Convert the lines of the items below into a Markdown table with the columns Number and Record line, beginning with the line that contains "pose: elev=105.6 azim=24.8" and continuing through the line that contains "Dot at: (312, 267)". Give each line its own row numbered in order, and leave out any blank lines.

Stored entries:
-*-*-
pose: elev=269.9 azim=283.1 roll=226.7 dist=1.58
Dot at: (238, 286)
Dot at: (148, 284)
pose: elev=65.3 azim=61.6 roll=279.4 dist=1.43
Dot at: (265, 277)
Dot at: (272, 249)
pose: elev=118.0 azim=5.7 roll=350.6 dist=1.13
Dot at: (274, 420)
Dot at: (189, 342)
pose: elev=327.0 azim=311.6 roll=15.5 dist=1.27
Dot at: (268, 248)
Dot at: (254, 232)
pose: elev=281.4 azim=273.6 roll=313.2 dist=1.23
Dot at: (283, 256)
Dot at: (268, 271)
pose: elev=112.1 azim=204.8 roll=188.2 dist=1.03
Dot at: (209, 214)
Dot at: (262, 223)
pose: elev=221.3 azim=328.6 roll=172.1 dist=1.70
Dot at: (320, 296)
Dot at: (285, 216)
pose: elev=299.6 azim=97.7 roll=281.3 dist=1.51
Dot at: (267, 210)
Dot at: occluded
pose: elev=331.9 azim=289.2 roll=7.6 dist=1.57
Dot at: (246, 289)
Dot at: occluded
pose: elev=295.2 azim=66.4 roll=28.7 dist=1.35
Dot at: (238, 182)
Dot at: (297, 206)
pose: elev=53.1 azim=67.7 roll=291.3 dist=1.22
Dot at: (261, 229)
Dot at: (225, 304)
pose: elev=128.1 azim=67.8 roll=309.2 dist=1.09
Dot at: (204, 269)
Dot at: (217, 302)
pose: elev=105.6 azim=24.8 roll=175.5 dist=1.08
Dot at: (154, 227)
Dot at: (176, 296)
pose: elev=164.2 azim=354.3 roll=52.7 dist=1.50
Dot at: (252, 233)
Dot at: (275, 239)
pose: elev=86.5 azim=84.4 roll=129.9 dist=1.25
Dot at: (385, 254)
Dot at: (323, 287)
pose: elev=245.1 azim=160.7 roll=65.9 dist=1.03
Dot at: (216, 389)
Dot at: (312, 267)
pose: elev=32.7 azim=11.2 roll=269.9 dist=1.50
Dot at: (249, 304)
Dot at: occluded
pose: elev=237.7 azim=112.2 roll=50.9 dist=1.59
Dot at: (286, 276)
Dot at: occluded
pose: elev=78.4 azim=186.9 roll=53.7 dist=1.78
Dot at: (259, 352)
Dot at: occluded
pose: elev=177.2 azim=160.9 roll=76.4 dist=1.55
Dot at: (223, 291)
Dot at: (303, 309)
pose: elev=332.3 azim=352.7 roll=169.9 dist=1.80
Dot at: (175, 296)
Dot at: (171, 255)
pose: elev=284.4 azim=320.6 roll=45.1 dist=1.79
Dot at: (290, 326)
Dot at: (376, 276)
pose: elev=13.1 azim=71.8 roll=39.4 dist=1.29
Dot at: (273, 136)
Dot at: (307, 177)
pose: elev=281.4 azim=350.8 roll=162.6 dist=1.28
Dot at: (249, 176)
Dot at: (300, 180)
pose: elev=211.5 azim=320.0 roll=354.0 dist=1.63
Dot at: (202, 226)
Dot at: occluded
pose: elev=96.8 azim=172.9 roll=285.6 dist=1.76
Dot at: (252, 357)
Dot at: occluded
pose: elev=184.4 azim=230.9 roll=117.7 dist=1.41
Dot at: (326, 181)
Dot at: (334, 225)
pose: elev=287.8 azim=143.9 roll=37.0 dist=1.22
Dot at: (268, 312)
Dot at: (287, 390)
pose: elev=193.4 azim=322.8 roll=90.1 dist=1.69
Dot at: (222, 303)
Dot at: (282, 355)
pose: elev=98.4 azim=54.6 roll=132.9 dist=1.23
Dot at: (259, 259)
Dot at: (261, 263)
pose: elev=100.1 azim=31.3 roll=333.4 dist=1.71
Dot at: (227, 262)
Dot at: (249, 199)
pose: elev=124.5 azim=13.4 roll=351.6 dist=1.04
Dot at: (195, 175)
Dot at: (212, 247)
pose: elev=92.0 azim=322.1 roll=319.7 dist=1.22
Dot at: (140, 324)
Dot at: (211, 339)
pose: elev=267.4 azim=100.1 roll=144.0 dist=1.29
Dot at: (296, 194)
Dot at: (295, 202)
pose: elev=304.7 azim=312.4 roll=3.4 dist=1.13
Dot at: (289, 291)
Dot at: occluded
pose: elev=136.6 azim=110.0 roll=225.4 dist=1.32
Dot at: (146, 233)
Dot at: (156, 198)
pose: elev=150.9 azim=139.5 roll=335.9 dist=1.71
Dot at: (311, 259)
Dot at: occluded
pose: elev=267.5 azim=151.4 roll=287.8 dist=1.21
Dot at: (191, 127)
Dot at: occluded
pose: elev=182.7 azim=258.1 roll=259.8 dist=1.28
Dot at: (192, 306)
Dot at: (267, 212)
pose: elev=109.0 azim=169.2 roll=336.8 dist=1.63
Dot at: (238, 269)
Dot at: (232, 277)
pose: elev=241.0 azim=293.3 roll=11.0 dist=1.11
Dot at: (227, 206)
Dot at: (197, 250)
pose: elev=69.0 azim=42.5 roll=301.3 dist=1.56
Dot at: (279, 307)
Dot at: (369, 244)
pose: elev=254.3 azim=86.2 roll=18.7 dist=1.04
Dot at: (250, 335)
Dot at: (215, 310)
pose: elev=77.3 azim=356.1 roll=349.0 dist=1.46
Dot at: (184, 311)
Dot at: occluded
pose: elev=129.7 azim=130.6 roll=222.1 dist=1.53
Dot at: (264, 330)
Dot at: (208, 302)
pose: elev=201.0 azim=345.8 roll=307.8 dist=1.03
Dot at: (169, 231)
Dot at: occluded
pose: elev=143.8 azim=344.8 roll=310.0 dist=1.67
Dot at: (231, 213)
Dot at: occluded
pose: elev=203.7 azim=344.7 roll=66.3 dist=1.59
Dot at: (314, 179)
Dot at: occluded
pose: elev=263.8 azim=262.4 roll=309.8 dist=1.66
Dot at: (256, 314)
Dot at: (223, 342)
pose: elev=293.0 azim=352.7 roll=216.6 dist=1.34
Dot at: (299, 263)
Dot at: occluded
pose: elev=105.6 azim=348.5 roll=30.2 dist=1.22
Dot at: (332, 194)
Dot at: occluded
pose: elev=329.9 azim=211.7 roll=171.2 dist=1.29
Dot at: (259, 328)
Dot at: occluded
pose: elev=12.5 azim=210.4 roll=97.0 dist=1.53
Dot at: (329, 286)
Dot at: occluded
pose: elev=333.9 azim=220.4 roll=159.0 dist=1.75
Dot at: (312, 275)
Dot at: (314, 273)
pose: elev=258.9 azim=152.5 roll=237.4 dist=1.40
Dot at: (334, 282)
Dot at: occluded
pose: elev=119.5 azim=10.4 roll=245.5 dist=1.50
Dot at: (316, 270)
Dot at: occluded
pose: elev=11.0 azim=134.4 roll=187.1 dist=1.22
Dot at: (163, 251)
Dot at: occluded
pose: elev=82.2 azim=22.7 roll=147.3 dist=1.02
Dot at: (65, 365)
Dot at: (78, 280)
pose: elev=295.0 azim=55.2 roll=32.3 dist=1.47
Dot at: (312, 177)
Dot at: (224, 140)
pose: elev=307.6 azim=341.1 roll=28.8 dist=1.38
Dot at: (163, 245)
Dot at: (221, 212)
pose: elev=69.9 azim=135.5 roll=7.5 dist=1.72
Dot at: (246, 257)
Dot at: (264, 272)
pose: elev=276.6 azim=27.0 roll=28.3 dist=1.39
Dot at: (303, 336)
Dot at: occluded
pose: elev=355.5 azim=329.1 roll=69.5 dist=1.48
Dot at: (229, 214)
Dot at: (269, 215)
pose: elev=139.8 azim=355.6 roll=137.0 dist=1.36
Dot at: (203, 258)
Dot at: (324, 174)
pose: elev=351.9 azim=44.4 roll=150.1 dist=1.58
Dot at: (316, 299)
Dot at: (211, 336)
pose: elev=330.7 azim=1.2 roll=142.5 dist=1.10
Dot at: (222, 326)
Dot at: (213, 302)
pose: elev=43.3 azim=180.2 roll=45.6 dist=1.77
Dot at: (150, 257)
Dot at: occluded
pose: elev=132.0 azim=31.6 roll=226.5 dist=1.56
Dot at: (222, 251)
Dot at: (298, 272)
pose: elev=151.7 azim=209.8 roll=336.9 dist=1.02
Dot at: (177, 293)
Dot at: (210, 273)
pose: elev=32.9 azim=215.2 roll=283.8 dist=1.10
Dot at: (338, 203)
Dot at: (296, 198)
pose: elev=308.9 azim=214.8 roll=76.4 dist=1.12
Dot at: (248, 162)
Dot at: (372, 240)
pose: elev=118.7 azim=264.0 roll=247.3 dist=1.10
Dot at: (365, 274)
-*-*-
• Completed exercise:
| Number | Record line |
|---|---|
| 1 | pose: elev=105.6 azim=24.8 roll=175.5 dist=1.08 |
| 2 | Dot at: (154, 227) |
| 3 | Dot at: (176, 296) |
| 4 | pose: elev=164.2 azim=354.3 roll=52.7 dist=1.50 |
| 5 | Dot at: (252, 233) |
| 6 | Dot at: (275, 239) |
| 7 | pose: elev=86.5 azim=84.4 roll=129.9 dist=1.25 |
| 8 | Dot at: (385, 254) |
| 9 | Dot at: (323, 287) |
| 10 | pose: elev=245.1 azim=160.7 roll=65.9 dist=1.03 |
| 11 | Dot at: (216, 389) |
| 12 | Dot at: (312, 267) |